* _Extract provided_

::::

Reinhard Dinger (ラインハルト・ディンガー, Rainharuto Dingā) is a former taxi driver and convicted serial killer. The Liebert twins stayed with him for a day or two after escaping from Eisler Memorial Hospital. In that short period, Johan was able to turn the man into a serial killer and used him to kill a person eleven years later.
Little is know about Dinger's life except that he worked as a taxi driver. It was in 1995 that his name was first tainted because of his alleged Rhine riverside murder. In 1996, he was associated with the Hofgarten murder and in 1997, he was accused of murdering an investment bank employee. He also was suspected for killing a passenger in the Gunther Forest Park.
Meeting the Liebert twins
Sometime after the Liebert twins escaped from the Eisler Memorial Hospital, Dinger met with them after he beat a man who was walking his dog and kicked him. Dinger attacked the man and the police caught him, but Johan explained the police that Dinger is innocent because the abuser had attacked him first, saving him from potential jail time. Out of gratitude, Dinger offers to drive Johan and Anna to their home, but, after discovering they have no home, allows the two to stay at his apartment for a couple of days. Johan, Anna, and Dinger watch the news while eating dinner. When Dinger mutters to himself about how depraved the world is and how "the scum should all die," Johan agrees with his notion, stating, "We don't need... those people," a comment that marks the start of Dinger's career as a murderer.

::::

* _Work to complete_
**1.** Summarize the passage on Reinhard Dinger in two sentences.
**2.** Please return the passage on Reinhard Dinger from "Meeting the Liebert" up to and including "as a murderer.".

Dataset records:

::::

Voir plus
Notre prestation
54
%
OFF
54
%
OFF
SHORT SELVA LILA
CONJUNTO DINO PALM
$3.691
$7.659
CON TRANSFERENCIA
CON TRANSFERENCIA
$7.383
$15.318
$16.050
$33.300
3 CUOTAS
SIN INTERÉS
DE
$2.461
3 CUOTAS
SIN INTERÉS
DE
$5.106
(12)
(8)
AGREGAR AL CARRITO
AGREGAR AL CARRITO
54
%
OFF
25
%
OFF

::::

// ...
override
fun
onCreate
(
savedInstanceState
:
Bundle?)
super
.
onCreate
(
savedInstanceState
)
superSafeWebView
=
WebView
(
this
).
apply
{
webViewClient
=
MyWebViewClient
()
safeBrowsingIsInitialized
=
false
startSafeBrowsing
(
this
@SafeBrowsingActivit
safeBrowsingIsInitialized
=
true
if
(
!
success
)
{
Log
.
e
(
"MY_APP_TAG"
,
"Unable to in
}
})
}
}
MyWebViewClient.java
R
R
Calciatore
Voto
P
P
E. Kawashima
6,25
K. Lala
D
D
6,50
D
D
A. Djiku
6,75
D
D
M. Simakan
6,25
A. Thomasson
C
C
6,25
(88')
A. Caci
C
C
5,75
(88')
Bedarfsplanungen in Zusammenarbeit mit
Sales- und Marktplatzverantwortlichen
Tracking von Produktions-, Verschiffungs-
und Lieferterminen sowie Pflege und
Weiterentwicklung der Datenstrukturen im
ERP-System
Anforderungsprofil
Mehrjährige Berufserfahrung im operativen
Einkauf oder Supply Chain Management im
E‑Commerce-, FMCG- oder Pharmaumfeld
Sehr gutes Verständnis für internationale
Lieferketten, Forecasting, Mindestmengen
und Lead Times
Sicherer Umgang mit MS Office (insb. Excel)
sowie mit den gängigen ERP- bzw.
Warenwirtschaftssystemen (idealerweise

::::

* _Task responses_
**1.** Reinhard Dinger is a former taxi driver and convicted serial killer who was linked to several murders between 1995 and 1997, including the Rhine riverside and Hofgarten killings. After Johan spared him from potential jail time by telling the police he was innocent, Dinger let Johan and Anna, the Liebert twins, stay at his apartment for a couple of days, and Johan's agreement with his remark that "the scum should all die" marked the start of his career as a murderer.

**2.**
Meeting the Liebert twins
Sometime after the Liebert twins escaped from the Eisler Memorial Hospital, Dinger met with them after he beat a man who was walking his dog and kicked him. Dinger attacked the man and the police caught him, but Johan explained the police that Dinger is innocent because the abuser had attacked him first, saving him from potential jail time. Out of gratitude, Dinger offers to drive Johan and Anna to their home, but, after discovering they have no home, allows the two to stay at his apartment for a couple of days. Johan, Anna, and Dinger watch the news while eating dinner. When Dinger mutters to himself about how depraved the world is and how "the scum should all die," Johan agrees with his notion, stating, "We don't need... those people," a comment that marks the start of Dinger's career as a murderer.